[Source passage]:
* BEGIN *

Somehow, being completely dull didn’t stop Egghead. He kept appearing all the way into the 1980s without developing any more of a personality (he even lost the Shakespearian quoting shtick). I don’t know if he’s still around; even if not, that’s still a longer run than he deserved.

So, any nominations for characters you wish would just get forgotten? Or at least shelved until someone has a good idea what to do with them?

#SFWApro. Covers by Mitch O’Connell, Kirby and Colan.

20 Comments

  1. Edo Bosnar

    Generally I’d agree with your overall assessment of Egghead, but damned if Roger Stern (in that fall & redemption of Hank Pym arc) didn’t make him a truly menacing, and thus quite interesting, adversary.

  2. Adrien

    I think as I’m more sporadic in my cape comics reading than a Wednesday warrior, I can have the luxury to not put up with most characters that I don’t care for. With that said, now that his long in development movie was a flop, can we do away with Black Adam as a major presence? He’s not that bad, but kind of overwrite in the grand scheme of things.

    Also, pretty much in the camp that Hal Jordan and Barry Allen should not have come back to replace their replacements. If you have to add a dead parent backstory to make a long established character more interesting, clearly they weren’t that interesting if they needed the most cliched part of the hero journey.

* END *

[Data shown]:

* BEGIN *

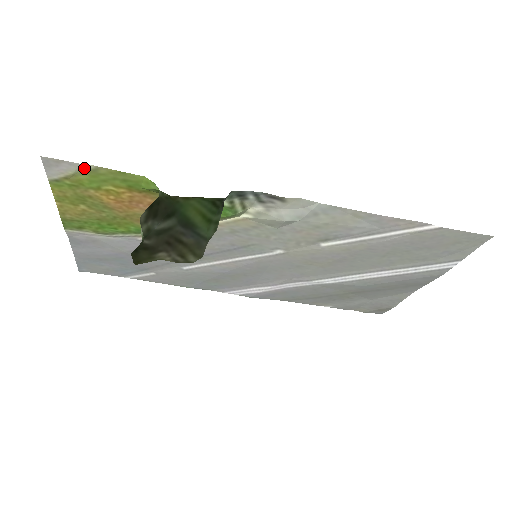
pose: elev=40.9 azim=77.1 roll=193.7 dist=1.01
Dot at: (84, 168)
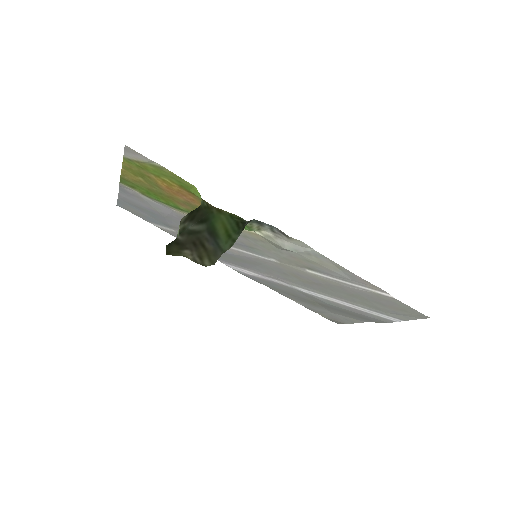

* END *

[Written tasks]:
**1.** Write out the Egghead passage word for word, from "Generally I’d agree" up to and including "the hero journey.".
**2.** Render this sentence from the Egghead passage in Spanish: "I don’t know if he’s still around; even if not, that’s still a longer run than he deserved."
The material above comes from a separate source and is unrelated to the Egghead passage.

[Replies]:
**1.**
Generally I’d agree with your overall assessment of Egghead, but damned if Roger Stern (in that fall & redemption of Hank Pym arc) didn’t make him a truly menacing, and thus quite interesting, adversary.

  2. Adrien

    I think as I’m more sporadic in my cape comics reading than a Wednesday warrior, I can have the luxury to not put up with most characters that I don’t care for. With that said, now that his long in development movie was a flop, can we do away with Black Adam as a major presence? He’s not that bad, but kind of overwrite in the grand scheme of things.

    Also, pretty much in the camp that Hal Jordan and Barry Allen should not have come back to replace their replacements. If you have to add a dead parent backstory to make a long established character more interesting, clearly they weren’t that interesting if they needed the most cliched part of the hero journey.

**2.** No sé si todavía sigue por ahí; aunque no sea así, esa sigue siendo una trayectoria más larga de la que merecía.